CT Page 19055 Here, the defendant Rockwell has moved for summary judgment; accordingly, “the burden is on [that] defendant to negate each claim as framed by the complaint . . . It necessarily follows that it is only [o]nce [the] defendant’s burden in establishing [its] entitlement to summary judgment is met [that] the burden shifts to [the] plaintiff” to demonstrate the existence of a genuine issue of fact that would justify a trial.

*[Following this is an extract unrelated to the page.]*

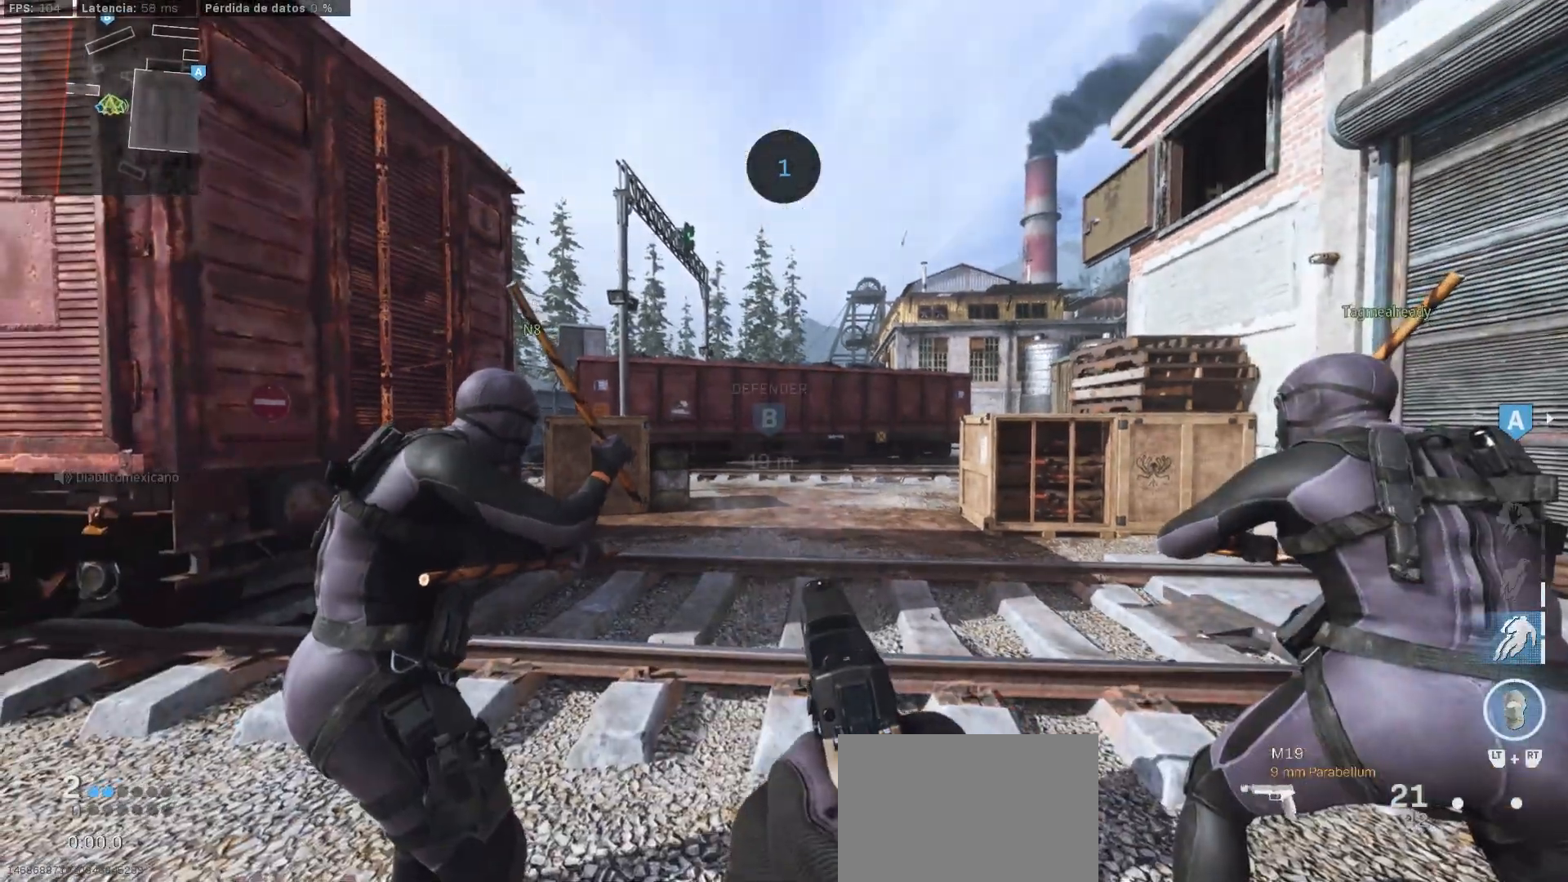
{"buttons": [], "left_stick": "up", "right_stick": "center", "events": [[83, "L3", "up"], [133, "right_stick", "left"], [167, "L3", "down"], [233, "right_stick", "center"], [283, "L3", "up"], [350, "L3", "down"], [417, "right_stick", "up-right"], [467, "L3", "up"], [500, "right_stick", "center"]]}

Gianetti v. United Healthcare, 99 Conn.App. 136, 141, 912 A.2d 1093 (2007). Notwithstanding the relative uncertainty permeating Donald Accurso’s deposition testimony with respect to the asbestos product identification vis a vis Timken products, Rockwell has failed to meet the burden necessary to establish its right to obtain summary judgment. It has failed to provide documentation negating a connection between itself and Timken and it has failed to offer evidence demonstrating that Donald Accurso did not come into contact with any asbestos-containing product manufactured by either Rockwell or Timken. Accordingly, because questions of material fact remain with respect to Rockwell’s relationship to Timken and concerning Donald Accurso’s claimed exposure to Rockwell’s alleged asbestos-contained products, Rockwell’s motion for summary judgment is denied.

[1] General Statutes § 52-572n provides in relevant part that “[a] product liability claim . . . may be asserted and shall be in lieu of all other claims against product sellers . . .” Section 52-572m includes a “manufacturer, wholesaler, distributor or retailer” within the definition of a “product seller.”